Thank goodness for sites like this where we can find some information that might help us cope. Because once dementia is diagnosed it is all about coping.

I go to a local dementia support group where our mentor helps us with lot of good management skills, it really helps me to get by. A lot of hospitals can give you information on where to find a similar group.

My mum lived with me for two years with Frontal Temporal Dementia although originally it was called Alzheimer's. Her biggest problem was that she would run away so in the end I had no choice but to find her a dementia lodge. It is a heart-breaking decision to make though.

My husband has vascular dementia and is clingy like your husband. I have some care for him (5 hours a week) and he goes to Daycare once a week. Some Daycares will give you more than one day if you work so look into that. The bus picks Ray up so it is five hours door-to-door.

Try to get Power of Attorney so you can take over the bill paying etc, you don't want financial problems to add to your present woes.

Sue.

Written by  suew, Saturday, 17 January 2009 12:09

Hi Laurel, I am new to this community and live in the US. My husband exhibited symptoms in December 2004, was formally diagnosed and deemed disabled in April 2005and I cared for him at home until the end of May 2008.

We are all in this caregiving together, whether my husband's here or not, I still feel 'on call' 24/7 and always feel as though I am on tender hooks.

You pose some excellent questions. I am no therapist, but it sounds like Lawrie is in denial. The mere fact you aren't allowed into the doctor's office with him to get important facts and information is an indication he's still likely trying to keep some semblance of control in his life.
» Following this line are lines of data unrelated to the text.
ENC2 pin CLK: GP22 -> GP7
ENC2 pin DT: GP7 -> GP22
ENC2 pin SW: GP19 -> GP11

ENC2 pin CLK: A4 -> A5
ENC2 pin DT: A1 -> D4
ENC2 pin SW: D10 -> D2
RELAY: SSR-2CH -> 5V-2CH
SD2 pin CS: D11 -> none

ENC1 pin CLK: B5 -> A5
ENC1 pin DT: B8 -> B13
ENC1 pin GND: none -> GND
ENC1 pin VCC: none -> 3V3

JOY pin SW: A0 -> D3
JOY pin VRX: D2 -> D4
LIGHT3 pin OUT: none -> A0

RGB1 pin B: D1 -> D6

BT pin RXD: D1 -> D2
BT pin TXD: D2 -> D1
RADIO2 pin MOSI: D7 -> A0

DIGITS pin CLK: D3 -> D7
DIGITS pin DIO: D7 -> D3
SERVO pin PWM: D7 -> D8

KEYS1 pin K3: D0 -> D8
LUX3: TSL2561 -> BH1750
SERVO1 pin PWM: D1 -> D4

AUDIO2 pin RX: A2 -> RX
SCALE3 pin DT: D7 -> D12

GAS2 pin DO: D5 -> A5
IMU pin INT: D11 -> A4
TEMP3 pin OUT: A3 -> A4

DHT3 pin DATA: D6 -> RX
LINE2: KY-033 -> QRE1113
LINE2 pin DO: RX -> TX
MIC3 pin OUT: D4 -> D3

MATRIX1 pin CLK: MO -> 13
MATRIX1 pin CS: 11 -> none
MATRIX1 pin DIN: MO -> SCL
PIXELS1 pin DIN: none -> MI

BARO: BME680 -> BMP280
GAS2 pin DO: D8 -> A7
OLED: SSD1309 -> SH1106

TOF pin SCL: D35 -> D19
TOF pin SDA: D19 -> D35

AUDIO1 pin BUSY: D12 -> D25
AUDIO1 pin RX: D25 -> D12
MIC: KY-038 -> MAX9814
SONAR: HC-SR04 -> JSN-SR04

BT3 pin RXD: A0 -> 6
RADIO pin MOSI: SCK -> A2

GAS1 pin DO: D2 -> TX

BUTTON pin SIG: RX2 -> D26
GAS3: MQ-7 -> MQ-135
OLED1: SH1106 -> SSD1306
I found myself trusting my husband with all the finances and when I finally took over bill paying, I found out all bad news. Sounds like Lawrie is also a 'strong willed' person, which may be one of the attributes exhibited by the disease.

I cannot stress how important it is to get to an attorney and be proactive in getting everything 'in order'. Having gone and invested in living wills, power of attorney and power of health care has helped immensely in advocating for the best medical treatment for my husband, Bruce.

While each patient is different, what I have learned in talking to other families with members of FTD is the much more rapid decline in FTD in deference to ALZ. A support group will help to role play and assist you in the best approaches.

My husband and I talked about the disease openly. We also made a 'pact' from a packet provided to us by the neurologist's social worker in her office about ceasing driving when it was no longer safe. That was one of the saddest days for me in care giving.

Since Bruce's diagnosis, he has become increasingly violent with each drop in abilities. He's now being treated in a geri-psych unit after having aggressive behaviors....this is his 6th facility in eight months.